Hi HN, I would greatly appreciate your advice regarding my situation.<p>Sometime back, I was offered 7.5% starting equity going up to 10% (beta go-live) by a start-up.  The start-up consisted of one Business and one Technical guy who were working on the idea part-time for a few months before they contacted me.  An equity only offer was made to me and it involved no salary.  The plan was for the three of us to continue to keep our day jobs and continue building the site part-time.  Before the offer, I was shown mockups of the proposed site and informed that the back-end was already done, and that I was to build the front-end for the site.  I accepted the offer based on two considerations: a) Based on my estimation of the effort to realize the mockups shown, b) Based on the back-end of the site already being done (I was expected to do a simple presentation layer that needed to be added on top of it to access the functionality).<p>However, over the next 5 months, the mockups that I was shown were changed substantially and the effort that I had initially estimated increased by a factor of 3 (or more).  Additionally, almost all of the back-end of the system which was supposedly done, now completely needed to be reworked.<p>At the time of the offer I had inquired as to what the equity break-up was and had not received a clear answer.  But, the project sounded exciting, the two guys looked strong in terms of the value they added to the company, the back-end of the system seemed to have already been built and the 7.5% to 10% equity sounded reasonable for the effort.  However, with how things progressed over the next 5 months, I started questioning if the equity break-up was really fair.<p>I let them know my concerns and also tried determining what the current equity break-up of the company was (how much between the two guys, how much set aside for investors, option pool etc).  The reason behind this question was for me to determine if I really wanted to continue in a setup where I was doing as much work as anyone else, came in at the same stage in the company as the other two guys, faced the same risks and still only got 10% while they shared 45% and 45% between them.<p>However, I was told that the equity break-up was confidential and was only something that was discussed between the "founders" and the "board of directors" and it was inappropriate for an "employee" to know.<p>So, I quit.  I want to learn from this experience.  Did I do the right thing?
======
clarkevans
Quitting was probably reasonable -- especially if you're truly responsible for
a large chunk of the code & you weren't included as a founder.

If you still have equity, you're not done yet.
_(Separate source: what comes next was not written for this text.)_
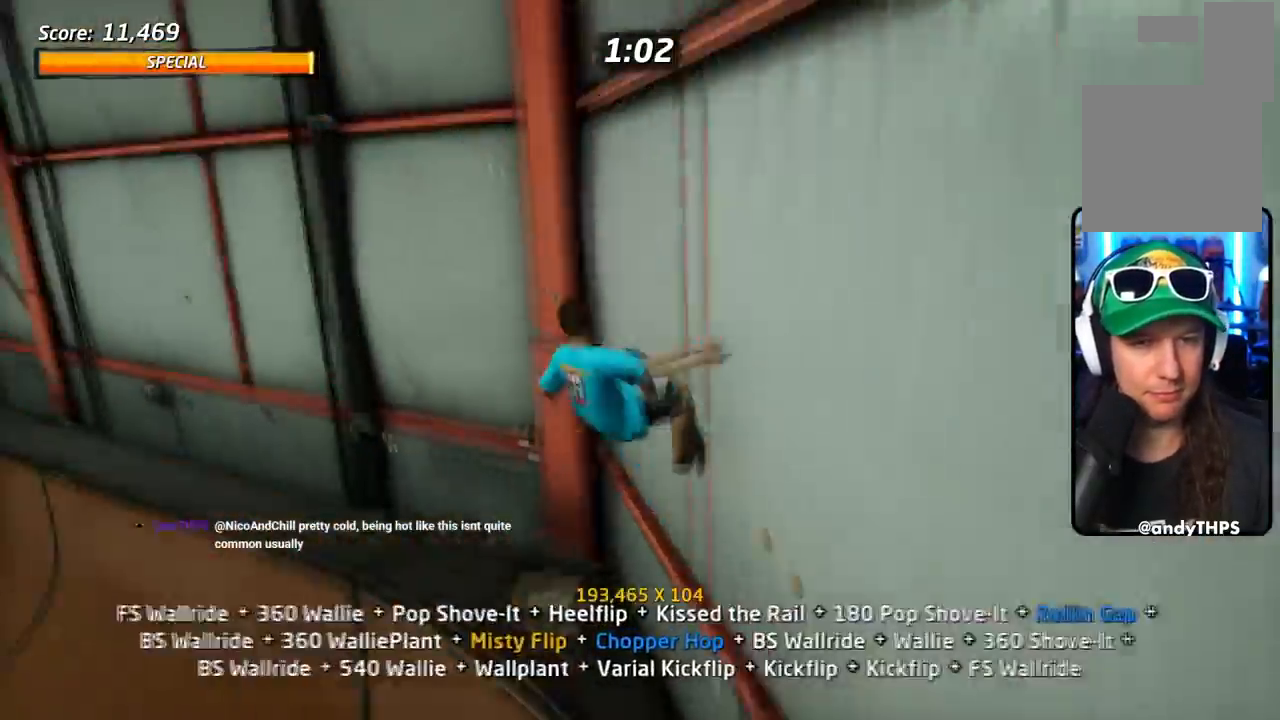
{"buttons": ["SQUARE", "L1"], "events": [[33, "CROSS", "down"], [50, "TRIANGLE", "up"], [100, "DPAD_UP", "down"], [117, "DPAD_RIGHT", "down"], [183, "SQUARE", "down"], [267, "CROSS", "up"], [417, "DPAD_RIGHT", "up"], [450, "DPAD_UP", "up"]]}
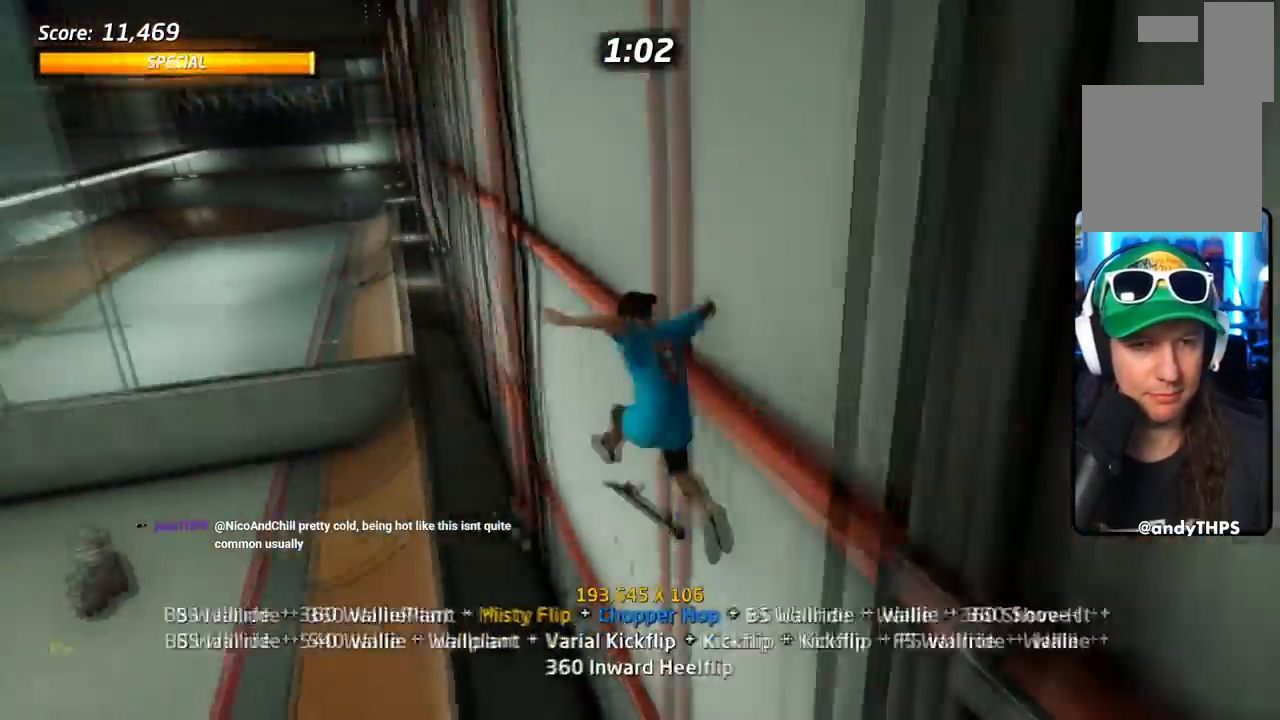
{"buttons": ["SQUARE", "TRIANGLE", "L1", "DPAD_UP"], "events": [[134, "DPAD_RIGHT", "down"], [167, "SQUARE", "up"], [201, "SQUARE", "down"], [334, "DPAD_RIGHT", "up"], [351, "DPAD_UP", "down"], [468, "TRIANGLE", "down"]]}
Depending upon the operating
agreement, you could get a K1 in the mail with tax liability. The operating
agreement should limit self-pay and should have the company keep in escrow
expected pass-through taxes of the members.

Next time, you should have had a "reasonable" salary in addition to equity,
logged as deferred compensation payable through a percentage of revenue. This
way, if they make money, you get paid regardless of equity.

Next time, if deferred compensation and/or final equity isn't set, you should
keep the intellectual property rights till there's some way to evaluate
relative contributions.

Hope this helps.

------
veyron
The simple answer is that they think of you as an employee. And you aren't
being paid. If you dont feel your cut is fair (and based on what you are
saying it looks like thats the case), you should quit and feel no qualms about
it.

Treat it like an employment situation. If your job was bad, there's no reason
to continue working there.

------
petervandijck
Yes I think you did the right thing.